Какая-то старушонка уместилась рядышком, уложив на колени кошелку, прикрытую черной тряпкой.

Она обняла кошелку обеими руками и охотно заговорила:

— Федосей наш, с лабазу, принес новостей со всех волостей. Воюем, говорит, а вы живете — мимо уха не пролетит и муха. Завязался один мужчина среди дамов и гордится... — Она подождала ответа и, не дождавшись, хлопотливо вздохнула и продолжала: — Все не слава богу. Внучок мой, родной внучки моей муж, в матросы далеко послан. Погода у него, пишет, — прелести! А Настасья прочтет — и плачет, и плачет!

Николай и на это не откликнулся. Он молчал так, словно и не слышал ее.

Старушонка скосила на него глаза, как птица, и проворчала:

— Ишь, ягнячья мать, гордится, в такую погоду да в дырьях! Барин на вате!

Николай не отозвался.

Старушка обиделась. Она отодвинулась от него и чопорно сжала губы, прекращая беседу.

Из шума осенней бури вдруг возник гудок паровоза, и зеленые вагоны, светясь залитыми дождем окнами, позвякивая и поскрипывая, набежали к пустынному перрону, прогремели буферами и замерли. С них так обильно стекала вода, словно они только что поднялись со дна моря. Резко прозвучал свисток, и почти пустой состав тронулся, увозя Николая в город.

С вокзала Николай направился в полумрак голодных и нищих улочек и переулков, кольцом охватывавших царскую столицу.

Он устал. Лицо его было покрыто брызгами дождя. Мельчайшие капли затекали за ворот. Зябко передернув плечами, он глубже засунул руки в карманы пальто.
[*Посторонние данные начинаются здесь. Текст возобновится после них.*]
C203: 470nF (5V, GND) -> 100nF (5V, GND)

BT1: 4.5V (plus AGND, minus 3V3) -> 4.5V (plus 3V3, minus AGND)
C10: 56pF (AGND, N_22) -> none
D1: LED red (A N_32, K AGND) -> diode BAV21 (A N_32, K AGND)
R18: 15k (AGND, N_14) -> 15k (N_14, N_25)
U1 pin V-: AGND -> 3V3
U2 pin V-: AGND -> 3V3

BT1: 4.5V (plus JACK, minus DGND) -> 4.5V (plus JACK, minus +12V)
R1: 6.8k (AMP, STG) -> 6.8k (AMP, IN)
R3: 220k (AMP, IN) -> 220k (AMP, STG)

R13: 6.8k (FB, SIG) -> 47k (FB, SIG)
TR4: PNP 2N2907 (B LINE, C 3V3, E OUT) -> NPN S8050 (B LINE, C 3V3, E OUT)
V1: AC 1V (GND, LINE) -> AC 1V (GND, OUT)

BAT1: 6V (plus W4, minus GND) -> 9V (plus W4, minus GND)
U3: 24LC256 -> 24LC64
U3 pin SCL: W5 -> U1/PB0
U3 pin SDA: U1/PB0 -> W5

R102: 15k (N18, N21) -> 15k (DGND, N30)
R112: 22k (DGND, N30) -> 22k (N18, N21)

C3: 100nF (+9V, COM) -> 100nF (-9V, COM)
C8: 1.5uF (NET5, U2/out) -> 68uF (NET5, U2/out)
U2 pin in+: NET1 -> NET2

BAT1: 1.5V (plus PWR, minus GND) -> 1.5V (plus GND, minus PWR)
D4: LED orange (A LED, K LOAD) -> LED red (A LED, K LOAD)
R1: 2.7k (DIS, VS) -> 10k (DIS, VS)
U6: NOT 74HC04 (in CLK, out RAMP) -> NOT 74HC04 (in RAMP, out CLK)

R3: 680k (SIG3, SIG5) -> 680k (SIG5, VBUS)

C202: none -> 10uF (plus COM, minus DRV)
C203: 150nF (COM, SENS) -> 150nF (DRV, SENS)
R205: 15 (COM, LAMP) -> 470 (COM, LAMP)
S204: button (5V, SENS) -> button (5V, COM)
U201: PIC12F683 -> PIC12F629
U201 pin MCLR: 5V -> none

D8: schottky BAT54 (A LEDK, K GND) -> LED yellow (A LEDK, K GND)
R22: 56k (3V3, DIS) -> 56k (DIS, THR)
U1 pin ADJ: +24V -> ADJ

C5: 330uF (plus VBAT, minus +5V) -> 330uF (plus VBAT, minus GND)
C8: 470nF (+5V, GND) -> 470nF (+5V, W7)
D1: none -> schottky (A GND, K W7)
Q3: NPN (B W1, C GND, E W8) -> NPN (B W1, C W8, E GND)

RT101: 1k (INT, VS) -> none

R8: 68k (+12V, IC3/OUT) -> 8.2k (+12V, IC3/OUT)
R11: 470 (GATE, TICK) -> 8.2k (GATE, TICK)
Николай вошел в ворота трехэтажного неказистого дома, взобрался по темной лестнице на верхний этаж и дернул ручку старинного, с колокольцем, звонка. За дверью послышались шаги и сразу затихли. Видимо, кто-то прислушивался.

— Это я, — глухо сказал Николай, — Жуков.

Через минуту он уже сидел в теплой комнате, ссутулившись и зажав меж колен сложенные вместе широкие, короткопалые руки. Ему не хотелось ни говорить, ни двигаться. Спокойный, ласковый голос позвал его:

— Попейте чайку, вы озябли.

Вздрогнув, Николай поднял голову. Он только сейчас сообразил, что мокрый, грязный ввалился к людям, которым и самим жилось не сладко. Молодая женщина в простеньком ситцевом платье стояла перед ним, и Николаю стало стыдно, когда он прочел жалость в ее карих глазах. Он поднялся со стула:

— Простите, Елизавета Сергеевна...

— Садитесь, согрейтесь чайком, — сказала женщина.

Ее спокойный, ласковый голос придавал ему силу и бодрость. Еще не согревшимися пальцами он взял стакан и с удовольствием почувствовал его тепло.